Thursday, 15 October 2009

Smoke and Mirrors? British Waterways’ Annual Meeting 2009

This has in previous years been the high level annual event for waterways representatives to question and review BW on the past year’s performance. Once a year the Board and Directors in theory host a full and frank questions and answers session.

However with true BW ambiguity it is not a full public meeting and attendance is by invite only. (I attended on the strength of a NABO invite). In their favour BW do dutifully publish the details of the meeting in full and those of you who have the time and interest should start from the BW website page on this to see what you make of it all.

Thanks to problems with ‘overhead power lines in the Watford area’, I arrived late and apparently missed, (to my deep personal disappointment!), BW directors running around before the main event, as they tried to disperse a protest line outside the venue, organised by staff trade union members, highlighting the ongoing restructuring and redundancies exercise!

BW this year had foreshortened the meeting to a half day event, (when in previous years it had been all day).
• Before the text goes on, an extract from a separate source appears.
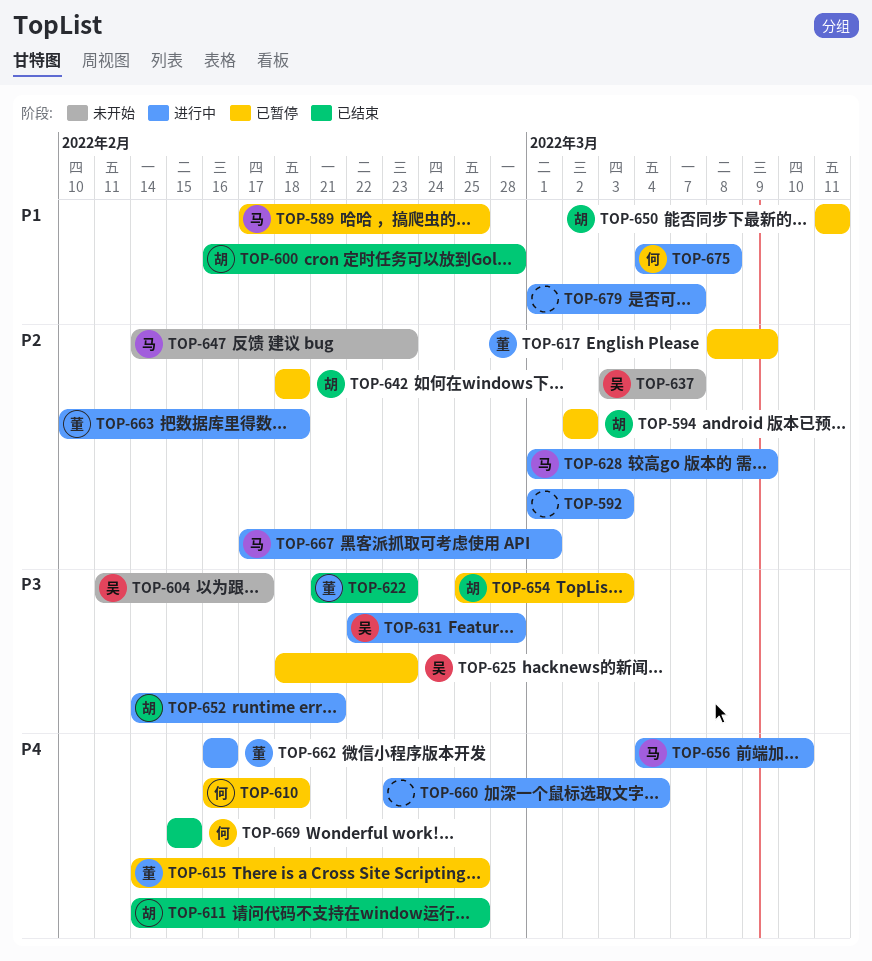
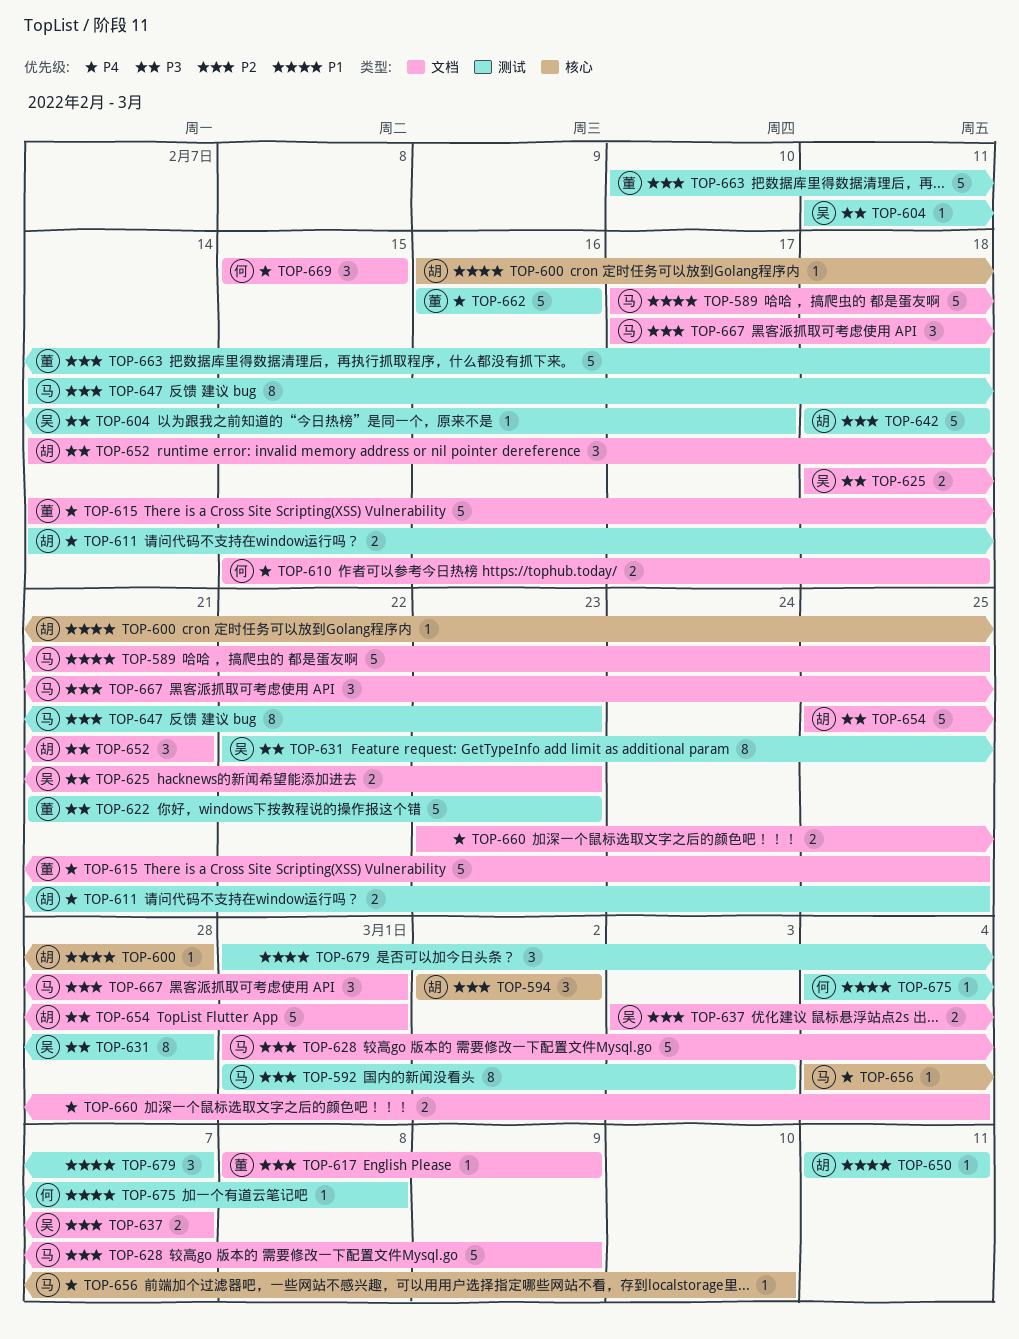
TOP-592, owner: none -> 马
TOP-610, start: Feb 16 -> Feb 15
TOP-654, due: Mar 3 -> Mar 1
Some would say it was 'fixed' this year so that questions about the past year’s performance were not given an obvious slot or certainly less opportunity for discussion. The headline topic of BW’s choosing was their 20/20 vision and on that at least I will give them credit, for there was a detailed and frank discussion of BW’s present thinking on this and ample opportunity for points from the floor.

However not withstanding all this I asked the question!

“There is a feeling among a lot of the people I am talking about that the main subject you are talking about today (20/20) represents, with respect to the gentlemen who have come to talk about it, a lot of smoke and mirrors. The fear is, as was mentioned, this doesn’t address your £30m a year funding gap. The last Annual report showed, what I would call, a devastating year for British Waterways in terms of your property portfolio and I ask the question, will British Waterways actually be in any viable position to implement any of this in eight or ten years time?"

Both Tony Hales (Chair) and Robin Evans (CEO) responded at length and rather than take up space here you can see (or listen to) their responses from the BW website link above. Nothing unpredictable and it was acknowledged they have just had a very bad year financially.

(The full details of my question and their answers are are on pages 7 and 8 of 41 here - opens large pdf file!)

What their replies highlighted to me again is that BW remain heavily dependent on their property activities to fund the core waterways and the question that follows from that is, what happens when that income stream plummets, as it has in the last year?

In response to a later question from yours truly, Robin strenuously defended my suggestion that there remains a conflict of interests within BW.

"I would just like people to comment on what I see as a fundamental conflict of interests. On the one hand you have a British Waterways as a stewardship body. On the other hand you have British Waterways' commercial activities. If you are serious about increasing volunteering and donating, do you need a clearer separation between those commercial and if you like, social activities than you have at the moment, because the fear must be particularly as has happened in the recent past, that money that is being raised is not going into the front end of the waterways – it is propping up “bad luck” shall we call it politely at Gloucester Quays or wherever else. How do you make that clear, because that is something you are going to have to sell to people: where is their money going if you want them to donate and volunteer?"

In fairness I reproduce Robin’s answer in full below where he flatly denies there is any issue here:

"A common misapprehension is that money from our property has subsidised, or we have used money from the network, to subsidise the property. That simply isn’t true. We have two pots of money in the organisation. We have a property capital endowment dowry which we try and invest to create income which then feeds into waterway maintenance. None of the Government money, none of the waterway maintenance, our revenue streams, fund into the property. They are entirely separate and the losses that we have incurred this year have been entirely taken up and been funded from this capital endowment fund. It has not robbed the waterways of any money. It is very important, very important for us to ensure that that happens. We will not do these things if we felt that it was going to deteriorate and reduce the amount of money that we already have on the waterways."

What this confirms for me is that there are actually two businesses called British Waterways: British Waterways the property company and British Waterways the navigation authority.

This begs the obvious question; Is BW now principally a property company or a navigation authority?